В еврейской традиции вера — не самое важное. Гораздо важнее поведение человека. Вера бывает непрочной, бунт против Бога — часть взаимоотношений с Богом. Убежденный атеист остается человеком. Главное, чтобы он был человеком порядочным. Оценивать каждого надо по тому, как тот себя ведет. Да, по традиции человек должен быть на высоте требований — и моральных, и ритуальных. У евреев не десять, а шестьсот тринадцать заповедей. Но в жизни все гораздо сложнее.

Эдельман во время войны оказывался в ситуациях, настолько далеких от нормальных, что — и это правильно — не считал разумным всегда следовать обычным правилам. Еврейская религиозная традиция этому не противоречит. Известно, что заповеди нужно интерпретировать в зависимости от ситуации, в которую человек попадает. Например, во время войны некоторые раввины заменяли традиционную идею освящения божественного Имени (кидуш хашем), то есть мученичества (уповай на Бога, даже если ради этого придется пожертвовать жизнью), более подходящим к беспрецедентной ситуации постулатом почитания жизни (кидуш хахаим).

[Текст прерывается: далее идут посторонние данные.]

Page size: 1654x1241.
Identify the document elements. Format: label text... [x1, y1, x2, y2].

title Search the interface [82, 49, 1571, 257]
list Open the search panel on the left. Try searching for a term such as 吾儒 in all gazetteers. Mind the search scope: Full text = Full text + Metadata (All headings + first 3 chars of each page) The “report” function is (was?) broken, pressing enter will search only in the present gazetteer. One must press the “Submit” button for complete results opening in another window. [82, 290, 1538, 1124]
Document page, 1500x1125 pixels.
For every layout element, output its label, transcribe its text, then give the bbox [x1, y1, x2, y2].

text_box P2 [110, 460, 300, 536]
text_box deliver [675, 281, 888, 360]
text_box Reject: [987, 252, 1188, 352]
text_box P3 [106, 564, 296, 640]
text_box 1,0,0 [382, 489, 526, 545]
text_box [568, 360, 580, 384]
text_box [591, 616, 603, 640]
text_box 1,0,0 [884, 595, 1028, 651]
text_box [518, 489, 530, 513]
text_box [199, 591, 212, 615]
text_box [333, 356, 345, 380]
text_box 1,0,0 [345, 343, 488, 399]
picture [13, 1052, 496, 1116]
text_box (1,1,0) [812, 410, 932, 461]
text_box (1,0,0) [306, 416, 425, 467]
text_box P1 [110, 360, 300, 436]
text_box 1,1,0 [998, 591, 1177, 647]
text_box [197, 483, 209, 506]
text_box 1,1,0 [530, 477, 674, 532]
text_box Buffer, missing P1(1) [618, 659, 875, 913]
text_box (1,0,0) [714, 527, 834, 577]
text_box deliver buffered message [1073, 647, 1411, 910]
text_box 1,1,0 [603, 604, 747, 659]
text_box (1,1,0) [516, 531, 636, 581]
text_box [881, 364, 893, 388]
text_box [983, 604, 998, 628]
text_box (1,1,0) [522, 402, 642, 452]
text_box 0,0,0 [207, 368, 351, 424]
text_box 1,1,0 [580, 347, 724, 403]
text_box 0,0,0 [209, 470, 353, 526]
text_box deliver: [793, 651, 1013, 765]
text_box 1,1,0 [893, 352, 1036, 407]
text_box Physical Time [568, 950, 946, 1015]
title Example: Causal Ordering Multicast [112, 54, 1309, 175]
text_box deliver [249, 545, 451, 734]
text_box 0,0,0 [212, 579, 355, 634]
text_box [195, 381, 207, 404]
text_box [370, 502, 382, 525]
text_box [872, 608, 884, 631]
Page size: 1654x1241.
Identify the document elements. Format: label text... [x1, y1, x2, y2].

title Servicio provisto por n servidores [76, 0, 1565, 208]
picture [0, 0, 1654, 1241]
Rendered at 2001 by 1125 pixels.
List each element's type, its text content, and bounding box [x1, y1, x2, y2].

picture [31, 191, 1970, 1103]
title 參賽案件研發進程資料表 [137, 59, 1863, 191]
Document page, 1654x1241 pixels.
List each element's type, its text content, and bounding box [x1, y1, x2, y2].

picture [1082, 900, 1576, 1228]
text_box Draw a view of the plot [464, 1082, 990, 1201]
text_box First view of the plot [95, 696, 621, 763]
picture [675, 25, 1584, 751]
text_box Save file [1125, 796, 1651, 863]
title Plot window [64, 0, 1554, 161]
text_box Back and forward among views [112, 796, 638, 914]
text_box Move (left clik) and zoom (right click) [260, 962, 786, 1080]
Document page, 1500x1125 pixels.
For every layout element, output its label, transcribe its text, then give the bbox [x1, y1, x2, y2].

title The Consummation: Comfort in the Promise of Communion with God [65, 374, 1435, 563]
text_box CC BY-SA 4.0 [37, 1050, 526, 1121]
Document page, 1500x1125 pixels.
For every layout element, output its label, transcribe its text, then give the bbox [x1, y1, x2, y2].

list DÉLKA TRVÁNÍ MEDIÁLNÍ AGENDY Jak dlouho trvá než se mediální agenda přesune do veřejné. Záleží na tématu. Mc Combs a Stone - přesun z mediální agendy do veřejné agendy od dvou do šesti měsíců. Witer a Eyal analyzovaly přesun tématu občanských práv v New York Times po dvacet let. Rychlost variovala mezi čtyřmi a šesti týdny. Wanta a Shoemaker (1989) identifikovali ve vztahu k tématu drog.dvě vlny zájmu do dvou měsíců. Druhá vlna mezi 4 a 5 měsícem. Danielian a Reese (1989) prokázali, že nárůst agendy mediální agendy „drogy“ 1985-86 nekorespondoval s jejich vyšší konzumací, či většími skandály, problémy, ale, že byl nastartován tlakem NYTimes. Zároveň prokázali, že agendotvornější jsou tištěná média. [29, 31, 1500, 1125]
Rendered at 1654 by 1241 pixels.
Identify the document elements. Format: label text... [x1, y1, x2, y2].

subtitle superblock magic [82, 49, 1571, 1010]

А Эдельман, со времени памятного интервью, которое взяла у него Ханна Кралль, учит меня и всех нас, что заповедь, требующая почитать родителей, может означать призыв отправиться с ними в Треблинку. Чтобы не оставлять их без опеки. И что больше героизма проявляет не тот, кто стреляет, а тот, кто отдает другому свой цианистый калий.

Для Марека Эдельмана главное — человек, а не судьба евреев. Оказалось, что для него еврей — тот, кто живет в сообществе других евреев, с которыми говорит по-еврейски. Оказалось, что, в сущности — я должен это сказать и стараюсь говорить нейтральным тоном, хотя понимаю, что звучит это язвительно, — настоящими евреями он считает еврейские трудящиеся массы, создающие культуру на языке идиш. Таких масс уже нет, даже отдельных личностей почти уже нет, а значит — по его мнению, — нет и евреев. Мое — и подобных мне выходцев из ассимилированных семей — мнение было и остается совершенно иным. Можно стараться быть евреем даже в одиночку; если таких наберется десяток, можно вести полноценную религиозную жизнь. Даже если не знать ни слова на идише.